Reviewer: Catriona Troth
What We Thought of It:
On the morning that I sit down to write this review, there is an article in the Guardian about the depth of abuse Sathnam Sanghera has faced since the publication of Empireland. That such a balanced and measured book could make its author the subject of vitriol is as clear an indication as any of just how blind we, the British public, are to our own history and how necessary this book is.
After a light-hearted opening, where the author imagines a revived Empire Day, repurposed to teach the history and ongoing ramifications of the British Empire, Sanghera goes on to look honestly at his own connections, through his Sikh ancestry, with Empire, both the positive and the negative.

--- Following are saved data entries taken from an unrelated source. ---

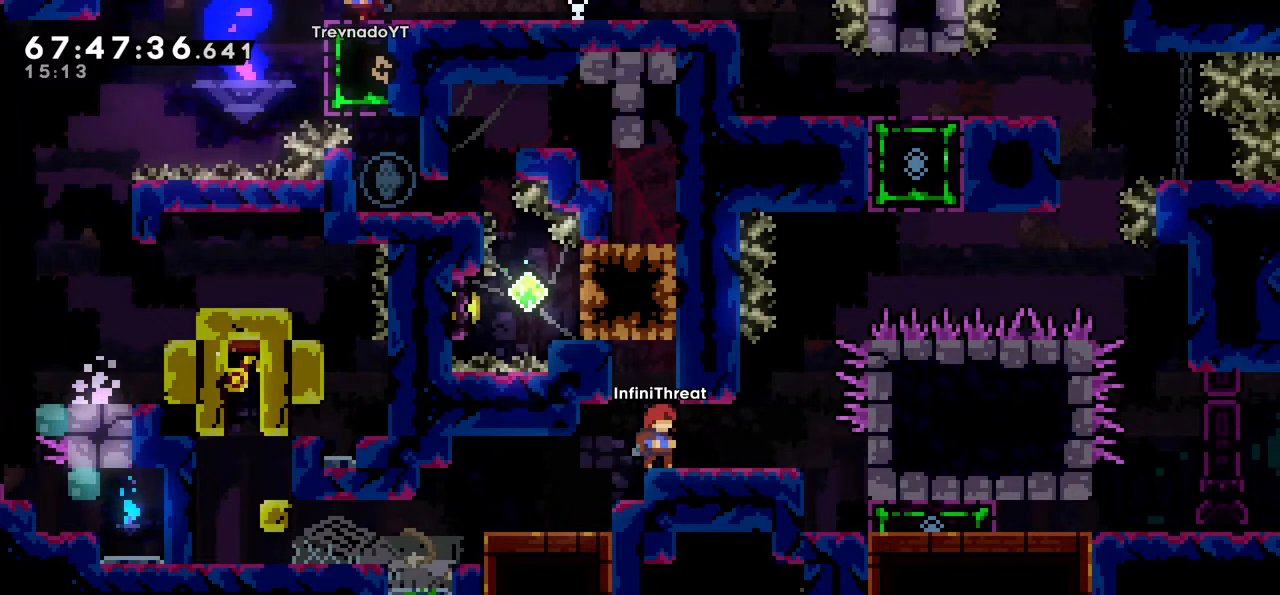
{"keys": [], "events": []}
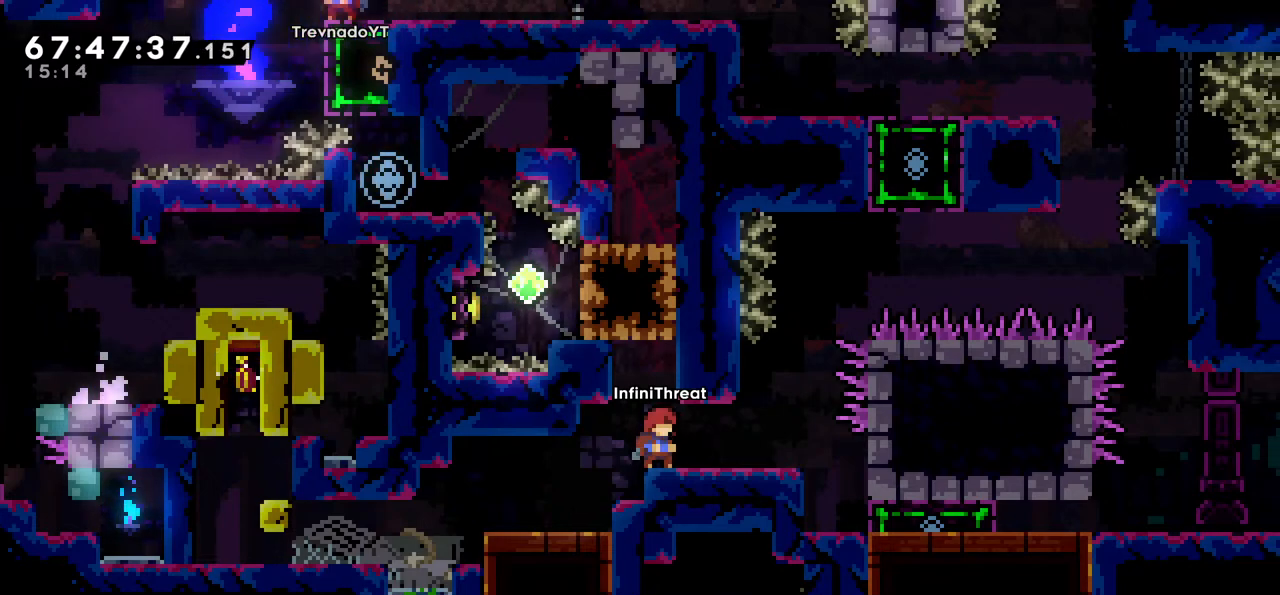
{"keys": [], "events": []}
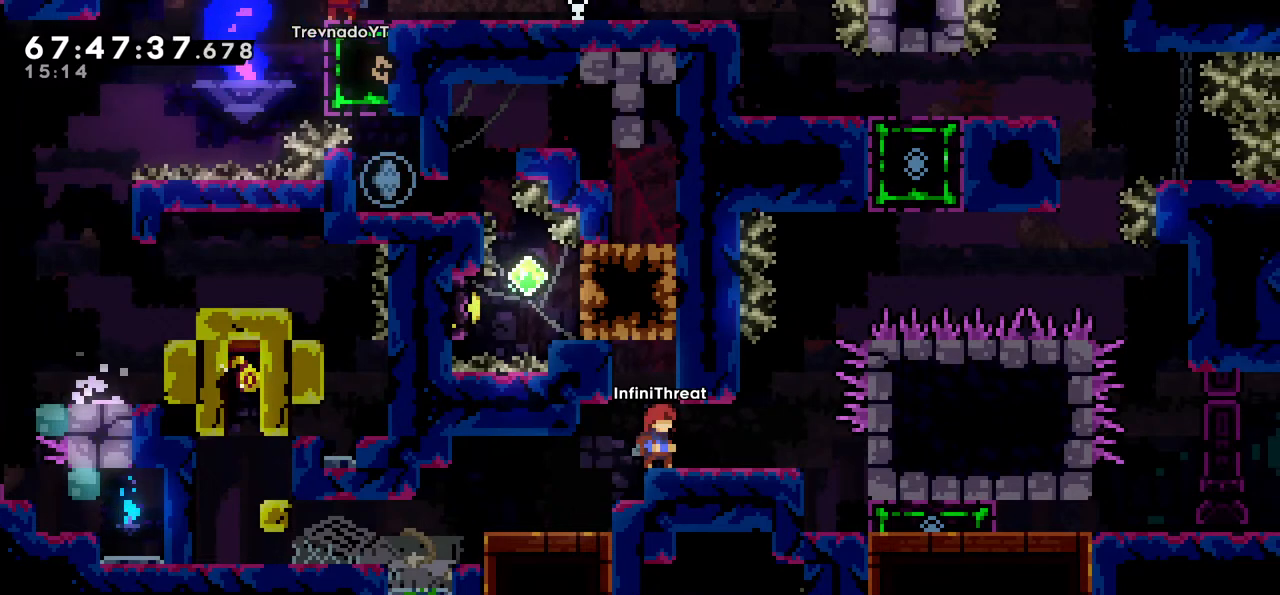
{"keys": [], "events": []}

He concludes:
“Having faced up to how British [Empire] has shaped and defined my life in deep ways, I had never realised, I can’t help but wonder how imperialism may have shaped Britain itself.”
He then immerses himself in historic research, only to discover how difficult it is to fix precisely where the British Empire began. Arguably it goes back as far as 1497, when John Cabot sailed across the Atlantic to ‘discover’ Newfoundland, or it could be as comparatively recently as 1858, when the Government of India Act abolished the East India Company and established the supremacy of the British Crown. He points out how, over that time, the tone and culture of empire varied wildly. And he shows how, throughout much of its history, there were those who were deeply critical of the imperial ‘project’: to be critical of Empire is not simply a case of applying the values of the present to actions of the past.
Sanghera doesn’t shy away from what is perhaps for many the most discomfiting fact of the British Empire – that between 1660 and 1807, Britain profiteered from the slave trade, shipping around 3 million Africans to the Americas.
Another aspect many in the present day find profoundly uncomfortable is the question of loot. Precious items stolen from colonised lands vastly enriched some and became the foundation of many of our best-known and most beloved museums. Even more disturbingly, sacred items, including human remains, were treated with scant respect and never returned.
Empire is the reason that, long before the famous Empire Windrush docked in Southampton, people of Indian and African heritage were living and working in Britain. There were servants and doctors, café owners and tradespeople, nurses, lawyers and actors. The first MP of Indian heritage was elected in Finsbury in 1892.
An understanding of all that ought, one might think, lead to a greater understanding and tolerance of our multicultural, multi-ethnic society. But Sanghera also shows how the need to justify slavery and the appalling abuses that accompanied it led, if not to the invention of racism, then at least to its codification. And until we recognise that, it will continue to haunt us.
We are very good at comparing ourselves to other European empires of the 19th and 20th Centuries and persuading ourselves that we were much more benign. But we have conveniently buried the stories of some of the most brutal episodes of our Imperial history. Until we are willing to face up to that – until someone like Sanghera can write a book about Empire and face, not death threats and abuse, but honest reflection - we are never going to be able to move on from Empire and become the tolerant, diverse and non-racist society we like to imagine ourselves to be.
You’ll Enjoy This If You Loved: Brit(ish) by Afua Hirsch; Natives - Race and Class in the Ruins of Empire by Akala
Avoid If You Dislike: Taking off your rose-tinted spectacles and seeing Britain’s role in the world clearly.
Perfect Accompaniment: What could be a more perfect expression of Empireland than a cup of tea?